The arrow $\mathop{\mathrm{Spec}}(C) \to U = \mathop{\mathrm{Spec}}(A)$ comes from the ring map $A \to C$ in the statement of Lemma 106.16.2. The arrow $\mathop{\mathrm{Spec}}(C \otimes _ B C) \to U \times _\mathcal {X} U$ simlarly comes from the ring map $R \to C \otimes _ B C$. To verify the top square commutes use Lemma 106.16.6; details omitted.

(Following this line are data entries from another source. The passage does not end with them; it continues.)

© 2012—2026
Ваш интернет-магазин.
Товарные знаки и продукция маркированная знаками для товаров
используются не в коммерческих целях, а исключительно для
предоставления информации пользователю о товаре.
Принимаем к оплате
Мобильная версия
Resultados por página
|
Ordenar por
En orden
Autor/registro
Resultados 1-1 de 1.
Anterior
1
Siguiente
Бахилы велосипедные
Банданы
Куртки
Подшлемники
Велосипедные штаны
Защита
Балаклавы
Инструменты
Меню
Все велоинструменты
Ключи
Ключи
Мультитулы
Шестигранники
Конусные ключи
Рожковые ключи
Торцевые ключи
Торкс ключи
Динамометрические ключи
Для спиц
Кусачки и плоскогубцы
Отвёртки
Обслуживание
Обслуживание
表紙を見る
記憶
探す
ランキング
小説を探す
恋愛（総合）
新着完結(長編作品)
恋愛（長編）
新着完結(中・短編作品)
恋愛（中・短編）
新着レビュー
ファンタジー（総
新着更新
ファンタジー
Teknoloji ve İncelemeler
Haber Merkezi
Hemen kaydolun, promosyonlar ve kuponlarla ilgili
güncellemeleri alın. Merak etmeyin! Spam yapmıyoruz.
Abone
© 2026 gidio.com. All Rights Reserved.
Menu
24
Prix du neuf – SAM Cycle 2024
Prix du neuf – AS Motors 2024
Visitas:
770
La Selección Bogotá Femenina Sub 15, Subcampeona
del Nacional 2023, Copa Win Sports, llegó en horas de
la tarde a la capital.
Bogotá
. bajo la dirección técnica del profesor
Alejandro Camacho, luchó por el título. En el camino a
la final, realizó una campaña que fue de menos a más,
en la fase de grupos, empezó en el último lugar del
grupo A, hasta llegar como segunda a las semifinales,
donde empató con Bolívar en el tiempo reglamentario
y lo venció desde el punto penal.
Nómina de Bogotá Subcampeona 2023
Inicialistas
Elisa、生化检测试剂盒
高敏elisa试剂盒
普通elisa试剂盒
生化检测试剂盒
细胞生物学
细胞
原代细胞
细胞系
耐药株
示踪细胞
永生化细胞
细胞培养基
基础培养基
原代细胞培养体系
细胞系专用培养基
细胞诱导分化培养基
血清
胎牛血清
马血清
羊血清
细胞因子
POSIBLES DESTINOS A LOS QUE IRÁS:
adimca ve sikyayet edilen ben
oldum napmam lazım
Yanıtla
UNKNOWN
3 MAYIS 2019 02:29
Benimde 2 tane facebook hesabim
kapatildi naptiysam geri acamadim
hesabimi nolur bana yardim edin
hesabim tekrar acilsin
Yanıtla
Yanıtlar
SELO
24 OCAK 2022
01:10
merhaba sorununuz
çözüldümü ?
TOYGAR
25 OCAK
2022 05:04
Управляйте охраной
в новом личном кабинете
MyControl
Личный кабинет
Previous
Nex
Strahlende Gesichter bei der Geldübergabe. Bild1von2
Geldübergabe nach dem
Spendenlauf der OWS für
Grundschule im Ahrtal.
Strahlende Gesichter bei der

We conclude we get the dotted arrow $\mathop{\mathrm{Spec}}(B) \to \mathcal{X}$ by Proposition 106.15.1.

The statement that $F$ is the functor corresponding to pullback by the dotted arrow is also clear from this and the corresponding statement in Lemma 106.16.2. Details omitted. $\square$


Comments (1)

Comment #8541 by Free RDP on

Thank you for sharing this information. IPTV Github – Collection of 8000+ Free Live publicly available IPTV channels from all over the world. Internet Protocol television (IPTV) is the delivery of television content over Internet Protocol (IP) networks. Link - https://rdphostings.com/blog/iptv-github/


Post a comment

Your email address will not be published. Required fields are marked.

In your comment you can use Markdown and LaTeX style mathematics (enclose it like $\pi$). A preview option is available if you wish to see how it works out (just click on the eye in the toolbar).

Unfortunately JavaScript is disabled in your browser, so the comment preview function will not work.

All contributions are licensed under the GNU Free Documentation License.




In order to prevent bots from posting comments, we would like you to prove that you are human. You can do this by filling in the name of the current tag in the following input field. As a reminder, this is tag 0GRQ. Beware of the difference between the letter 'O' and the digit '0'.